If you look at the diet of any creature on the planet, you'll notice one big commonality: every bite of consumed food has a purpose. Animals don't eat because they're having a craving. Rather, they seek out very specific food sources that will help them gain energy, reproduce and better respond to their environment. Consider bears, for example, which in addition to a plant-rich diet, also seek out easy proteins like insects and fish to help them store protein and fat for the long winter. You may know dogs to be primarily carnivorous (or at least high-protein omnivores), but canines also enjoy chewing on grass or raw vegetables on occasion to help enhance their digestion. Even gorillas will occasionally consume soil – yup, just some raw dirt! – to add additional minerals to their normal sugary fruit- (albeit vitamin- and fiber-rich) based meals. The cardinal rule of a natural animal diet is eating on a need-to-nourish basis.

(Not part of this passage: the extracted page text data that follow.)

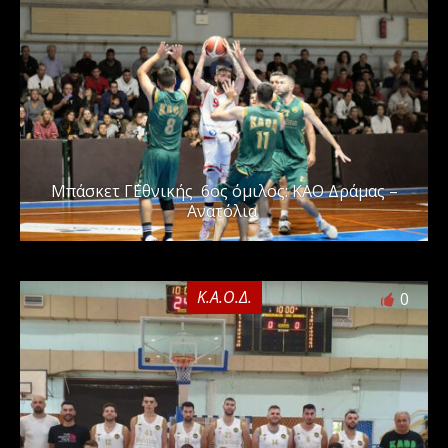
Μπάσκετ Γ΄Εθνικής 6ος όμιλος: ΚΑΟ Δράμας –
Ανατόλια
Κ.Α.Ο.Δ.
0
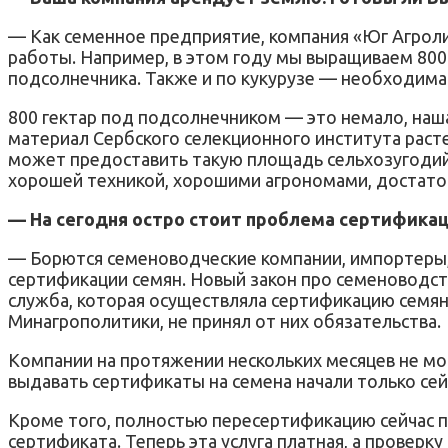
— Как семенное предприятие, компания «Юг Агроли
работы. Например, в этом году мы выращиваем 800 
подсолнечника. Также и по кукурузе — необходима
800 гектар под подсолнечником — это немало, наш
материал Сербского селекционного института раст
может предоставить такую площадь сельхозугодий 
хорошей техникой, хорошими агрономами, достато
— На сегодня остро стоит проблема сертификаци
— Борются семеноводческие компании, импортеры, 
сертификации семян. Новый закон про семеноводство
служба, которая осуществляла сертификацию семян
Минагрополитики, не принял от них обязательства.
Компании на протяжении нескольких месяцев не мог
выдавать сертификаты на семена начали только сейч
Кроме того, полностью пересертификацию сейчас 
сертификата. Теперь эта услуга платная, а проверку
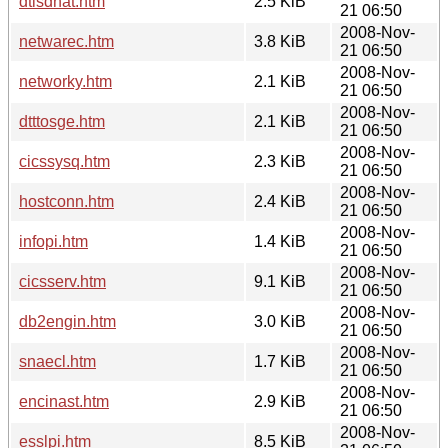
dtisdnat.htm
2.5 KiB
21 06:50
2008-Nov-
netwarec.htm
3.8 KiB
21 06:50
2008-Nov-
networky.htm
2.1 KiB
21 06:50
2008-Nov-
dtttosge.htm
2.1 KiB
21 06:50
2008-Nov-
cicssysq.htm
2.3 KiB
21 06:50
2008-Nov-
hostconn.htm
2.4 KiB
21 06:50
2008-Nov-
infopi.htm
1.4 KiB
21 06:50
2008-Nov-
cicsserv.htm
9.1 KiB
21 06:50
2008-Nov-
db2engin.htm
3.0 KiB
21 06:50
2008-Nov-
snaecl.htm
1.7 KiB
21 06:50
2008-Nov-
encinast.htm
2.9 KiB
21 06:50
2008-Nov-
esslpi.htm
8.5 KiB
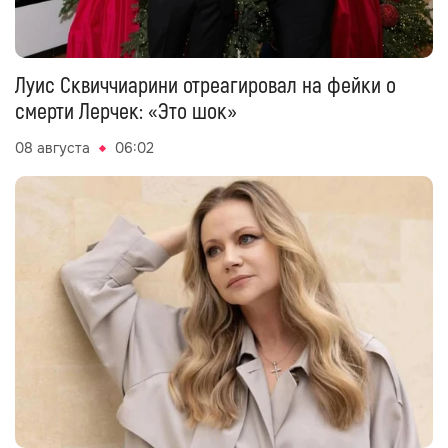
Луис Сквиччиарини отреагировал на фейки о
смерти Лерчек: «Это шок»
08 августа
06:02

The Non-Functional Exception
The one exception to this purpose-driven diet is…you guessed it…humans. Beyond just hunger, we eat for many different reasons, ranging from nostalgia to boredom. And nobody knows our weaknesses better than food manufacturers, who have created all kinds of food products that tap into our deepest emotional cues. Crunchy corn puffs colored with red spicy “fire” powder anyone? Or creamy ice cream studded with flecks of cookie dough? How about pickle-flavored popcorn? Are you hungry yet? Our diverse cravings are tested every time we walk into a grocery store. With such an abundance of tempting options, it's no surprise that many of us often fall victim to eating foods that are super low on the nutrient density scale – in other words – foods that are high in calories, but don't offer much in the realm of actual nutrition or benefits.